Histoire de la sexualité
par bozobe
vendredi 27 mars 2009
La lecture du Tome 1 d’Histoire de la Sexualité a été pour moi un vrai choc intellectuel. En lisant ce livre, j’ai appris énormément de choses sur la société, la sexualité, et une démarche intellectuelle rigoureuse.
Michel Foucault aborde la sexualité de manière iconoclaste : plutôt que de défendre la théorie d’un sexualité réprimée du 17ème au milieu du 20ème siècle, il défend qu’au contraire elle s’est bien portée, qu’elle était animée d’une grande puissance. Comment arrive-t-il à cette conclusion ?
Historiquement, la sexualité a fait l’objet d’intenses études, de la part de l’église à partir du milieu du 17ème, et ensuite de l’ensemble du corps médical. Ce contrôle a culminé dans le « modèle victorien » de la fin du 19ème siècle : la femme idéale est une femme qui ne couche qu’avec son mari, gentiment ; l’homme, lui, peut courir les minettes et les prostituées. Les historiens en avaient conclu que cette époque a connu une répression importante en matière de sexualité. Michel Foucault soutient la thèse contraire.
D’où lui vient cette idée ? Michel Foucault remarque que, suite à la révolution sexuelle, les pays occidentaux sont les seuls au monde à déclarer qu’ils ont une sexualité libre. Le déclarer de manière si franche, si répétée, est un indicateur que la révolution sexuelle n’a pas atteint son but. Comme le remarque l’auteur, « nous sommes la seule civilisation où quelqu’un est payé (un psychologue) pour écouter votre vie sexuelle. ». Si nos sociétés insistent tellement sur cette liberté, c’est peut-être parce qu’il y a une construction sociale autour de la sexualité. Selon l’auteur, c’est la construction sociale de la sexualité qui explique le contrôle qu’ont voulu effectuer sur lui l’église et la médecine. La vie sexuelle d’un individu devient un sujet important pour sa réputation à partir du 17ème siècle, et atteint un pic au tournant du 20ème siècle : la bourgeoisie est la classe qui contrôle sa sexualité, face à une classe ouvrière débauchée.
La répression de la sexualité s’accompagne aussi du développement d’une sexualité qui s’est développée hors de ce contrôle, notamment par le biais de la prostitution. Les lois contre la prostitution sont surtout un moyen pour les gouvernements de contrôler et taxer un commerce juteux, non pour l’éradiquer.

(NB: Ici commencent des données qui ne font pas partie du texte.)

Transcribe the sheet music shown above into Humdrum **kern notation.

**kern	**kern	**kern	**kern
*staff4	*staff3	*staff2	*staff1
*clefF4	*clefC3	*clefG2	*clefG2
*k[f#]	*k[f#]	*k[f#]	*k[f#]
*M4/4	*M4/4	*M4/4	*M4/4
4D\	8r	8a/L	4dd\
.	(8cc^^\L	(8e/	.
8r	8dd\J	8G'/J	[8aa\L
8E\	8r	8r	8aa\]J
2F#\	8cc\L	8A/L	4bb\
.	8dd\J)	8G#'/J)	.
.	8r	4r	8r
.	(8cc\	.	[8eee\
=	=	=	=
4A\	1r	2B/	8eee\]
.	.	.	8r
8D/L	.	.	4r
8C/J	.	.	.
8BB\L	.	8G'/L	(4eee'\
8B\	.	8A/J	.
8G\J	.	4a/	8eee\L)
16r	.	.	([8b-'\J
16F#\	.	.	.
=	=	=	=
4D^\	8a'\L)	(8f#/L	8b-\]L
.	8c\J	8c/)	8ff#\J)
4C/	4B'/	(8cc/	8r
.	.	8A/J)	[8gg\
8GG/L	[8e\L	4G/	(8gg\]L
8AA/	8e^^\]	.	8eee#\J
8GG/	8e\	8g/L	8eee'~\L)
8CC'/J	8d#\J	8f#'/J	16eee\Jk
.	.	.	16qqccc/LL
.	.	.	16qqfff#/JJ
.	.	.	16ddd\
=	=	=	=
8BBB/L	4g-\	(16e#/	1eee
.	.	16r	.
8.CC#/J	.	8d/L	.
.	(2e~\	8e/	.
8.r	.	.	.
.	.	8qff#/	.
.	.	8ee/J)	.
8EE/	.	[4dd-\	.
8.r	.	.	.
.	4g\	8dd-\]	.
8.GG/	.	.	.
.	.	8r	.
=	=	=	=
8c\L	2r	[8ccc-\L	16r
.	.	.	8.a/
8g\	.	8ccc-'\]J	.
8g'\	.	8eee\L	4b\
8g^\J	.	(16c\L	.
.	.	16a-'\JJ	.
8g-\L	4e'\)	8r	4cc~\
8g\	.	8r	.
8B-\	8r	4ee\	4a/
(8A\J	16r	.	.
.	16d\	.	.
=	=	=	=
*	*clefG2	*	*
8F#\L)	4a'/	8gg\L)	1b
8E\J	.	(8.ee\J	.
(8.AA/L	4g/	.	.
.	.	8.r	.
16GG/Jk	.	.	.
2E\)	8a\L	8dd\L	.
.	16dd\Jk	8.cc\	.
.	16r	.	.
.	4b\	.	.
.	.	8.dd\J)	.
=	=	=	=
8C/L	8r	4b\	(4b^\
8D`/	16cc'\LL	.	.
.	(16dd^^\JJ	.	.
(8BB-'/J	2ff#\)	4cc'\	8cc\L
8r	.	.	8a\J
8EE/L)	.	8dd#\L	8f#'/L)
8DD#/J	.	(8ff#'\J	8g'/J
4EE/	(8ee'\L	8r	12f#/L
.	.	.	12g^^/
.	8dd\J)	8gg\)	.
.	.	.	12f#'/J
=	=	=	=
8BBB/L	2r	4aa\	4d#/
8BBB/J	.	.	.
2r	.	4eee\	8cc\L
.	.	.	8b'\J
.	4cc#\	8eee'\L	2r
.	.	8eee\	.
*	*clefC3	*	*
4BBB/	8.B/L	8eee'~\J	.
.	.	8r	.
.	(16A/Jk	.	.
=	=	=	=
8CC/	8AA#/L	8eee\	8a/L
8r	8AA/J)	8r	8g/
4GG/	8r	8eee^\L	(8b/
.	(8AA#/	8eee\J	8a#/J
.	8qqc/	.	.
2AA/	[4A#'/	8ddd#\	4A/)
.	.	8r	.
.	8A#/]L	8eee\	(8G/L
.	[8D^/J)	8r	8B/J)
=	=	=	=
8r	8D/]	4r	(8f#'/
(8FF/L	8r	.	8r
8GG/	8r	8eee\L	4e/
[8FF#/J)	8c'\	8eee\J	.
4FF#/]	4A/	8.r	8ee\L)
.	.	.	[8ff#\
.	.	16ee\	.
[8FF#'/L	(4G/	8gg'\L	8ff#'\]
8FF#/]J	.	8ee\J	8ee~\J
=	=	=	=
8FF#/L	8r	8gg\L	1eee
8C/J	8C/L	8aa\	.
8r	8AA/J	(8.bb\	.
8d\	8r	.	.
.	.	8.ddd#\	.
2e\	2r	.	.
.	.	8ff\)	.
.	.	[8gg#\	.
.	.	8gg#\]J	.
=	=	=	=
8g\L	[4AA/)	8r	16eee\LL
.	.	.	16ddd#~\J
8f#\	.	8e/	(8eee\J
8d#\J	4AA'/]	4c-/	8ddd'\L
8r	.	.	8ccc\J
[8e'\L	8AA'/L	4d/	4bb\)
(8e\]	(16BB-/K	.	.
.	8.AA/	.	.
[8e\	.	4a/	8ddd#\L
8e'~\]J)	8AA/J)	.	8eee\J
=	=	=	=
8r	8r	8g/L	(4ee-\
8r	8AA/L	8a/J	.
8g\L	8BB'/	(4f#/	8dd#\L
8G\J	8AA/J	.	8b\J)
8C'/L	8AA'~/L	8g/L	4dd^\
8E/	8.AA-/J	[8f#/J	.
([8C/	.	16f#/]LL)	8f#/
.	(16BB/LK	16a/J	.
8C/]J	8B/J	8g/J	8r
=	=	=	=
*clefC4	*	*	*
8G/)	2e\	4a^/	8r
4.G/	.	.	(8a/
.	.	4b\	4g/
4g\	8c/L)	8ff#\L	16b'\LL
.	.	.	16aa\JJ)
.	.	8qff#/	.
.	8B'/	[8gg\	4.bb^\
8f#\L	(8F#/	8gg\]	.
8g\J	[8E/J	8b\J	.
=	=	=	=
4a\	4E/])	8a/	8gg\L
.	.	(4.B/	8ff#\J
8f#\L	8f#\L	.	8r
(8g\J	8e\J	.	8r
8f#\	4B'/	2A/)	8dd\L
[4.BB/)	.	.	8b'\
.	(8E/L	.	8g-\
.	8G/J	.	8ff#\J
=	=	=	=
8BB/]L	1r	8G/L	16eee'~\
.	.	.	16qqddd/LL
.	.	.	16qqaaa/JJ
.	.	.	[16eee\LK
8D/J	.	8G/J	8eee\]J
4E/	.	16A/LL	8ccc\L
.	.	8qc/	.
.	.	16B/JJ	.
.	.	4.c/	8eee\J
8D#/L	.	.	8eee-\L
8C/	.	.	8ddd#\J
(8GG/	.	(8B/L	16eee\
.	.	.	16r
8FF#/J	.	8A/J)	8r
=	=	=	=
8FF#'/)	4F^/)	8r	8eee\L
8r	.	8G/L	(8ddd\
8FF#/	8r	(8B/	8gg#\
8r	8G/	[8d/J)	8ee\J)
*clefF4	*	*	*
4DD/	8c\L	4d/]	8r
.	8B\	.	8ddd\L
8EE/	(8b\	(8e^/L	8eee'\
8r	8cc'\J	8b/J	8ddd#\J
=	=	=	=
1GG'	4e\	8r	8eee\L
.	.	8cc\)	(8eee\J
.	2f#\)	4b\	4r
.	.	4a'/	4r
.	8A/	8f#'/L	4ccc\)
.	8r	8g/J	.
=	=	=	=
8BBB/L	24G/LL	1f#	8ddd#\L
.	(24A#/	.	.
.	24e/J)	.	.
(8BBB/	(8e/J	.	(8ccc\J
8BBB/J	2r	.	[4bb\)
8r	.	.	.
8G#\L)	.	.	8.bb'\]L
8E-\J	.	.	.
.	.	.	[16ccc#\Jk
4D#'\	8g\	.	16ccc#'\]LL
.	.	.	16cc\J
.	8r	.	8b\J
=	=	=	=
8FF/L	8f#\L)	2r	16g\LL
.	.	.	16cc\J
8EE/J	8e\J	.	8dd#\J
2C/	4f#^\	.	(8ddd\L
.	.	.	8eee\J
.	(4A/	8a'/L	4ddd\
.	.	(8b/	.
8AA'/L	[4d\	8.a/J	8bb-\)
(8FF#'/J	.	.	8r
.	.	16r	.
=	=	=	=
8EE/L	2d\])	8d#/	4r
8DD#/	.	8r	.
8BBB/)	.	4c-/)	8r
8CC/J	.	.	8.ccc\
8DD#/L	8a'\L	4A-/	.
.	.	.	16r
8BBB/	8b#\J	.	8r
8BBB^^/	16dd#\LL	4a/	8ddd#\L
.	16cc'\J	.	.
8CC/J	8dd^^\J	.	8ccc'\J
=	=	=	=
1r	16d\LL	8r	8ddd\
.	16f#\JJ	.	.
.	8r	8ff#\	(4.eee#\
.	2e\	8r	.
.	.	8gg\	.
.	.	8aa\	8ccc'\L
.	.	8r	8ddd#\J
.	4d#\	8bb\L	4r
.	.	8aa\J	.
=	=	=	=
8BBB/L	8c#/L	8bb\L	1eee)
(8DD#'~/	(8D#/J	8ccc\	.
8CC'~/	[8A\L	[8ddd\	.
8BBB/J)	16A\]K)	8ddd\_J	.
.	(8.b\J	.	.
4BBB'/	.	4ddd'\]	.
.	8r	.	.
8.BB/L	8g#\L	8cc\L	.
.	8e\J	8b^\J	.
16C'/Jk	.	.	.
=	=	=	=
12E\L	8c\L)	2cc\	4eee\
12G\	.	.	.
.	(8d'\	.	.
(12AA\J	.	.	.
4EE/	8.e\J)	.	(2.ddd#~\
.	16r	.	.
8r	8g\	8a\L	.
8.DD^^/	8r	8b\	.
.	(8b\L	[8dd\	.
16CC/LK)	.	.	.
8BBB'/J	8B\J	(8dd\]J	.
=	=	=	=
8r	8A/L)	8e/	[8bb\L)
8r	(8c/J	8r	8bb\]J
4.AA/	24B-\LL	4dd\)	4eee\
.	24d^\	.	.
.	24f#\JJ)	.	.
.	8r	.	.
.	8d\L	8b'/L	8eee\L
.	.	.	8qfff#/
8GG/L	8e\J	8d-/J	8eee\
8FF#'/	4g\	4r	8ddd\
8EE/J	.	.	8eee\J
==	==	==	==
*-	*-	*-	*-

Voici, un résumé assez succinct de ce premier Tome. L’approche est très intéressante, et facile à comprendre. En plus de nous faire mieux comprendre la façon dont nous vivons notre sexualité, ce livre nous offre une grille de lecture pour de nombreuses problématiques contemporaines, comme l’étude de l’individualisme dans nos sociétés. L’auteur rappelle que le concept « individualisme » à différentes époques signifiait des phénomènes différents : parle-t-on de réflexion sur soi, de mise en avant des actions personnelles, ou de séparation de la vie privée et publique ? Les premiers Chrétiens étaient individualistes car leurs prières étaient un intense travail sur soi-même ; les nobles sous Louis XIV étaient individualistes car toute action était notée par le roi et valait promotion, comme une importante victoire militaire ; au tournant du 20ème siècle, les bourgeois étaient individualistes car ils cachaient leur vie privée aux autres.
Ainsi, ce livre offre, de façon succincte – il peut être lu en une après-midi- une approche facile à l’œuvre et la méthode de Michel Foucault. Si l’on devait se rappeler d’une chose, c’est la suivante : si dans les discours, on cherche à condamner un phénomène, et qu’en coulisses on essaie d’en savoir le plus possible sur ce phénomène, c’est qu’on n’essaie pas vraiment de lutter contre ce phénomène, mais de mieux le comprendre pour mieux le maîtriser. En appliquant cette méthode à la sexualité, Michel Foucault a signé un livre qui reste encore d’actualité.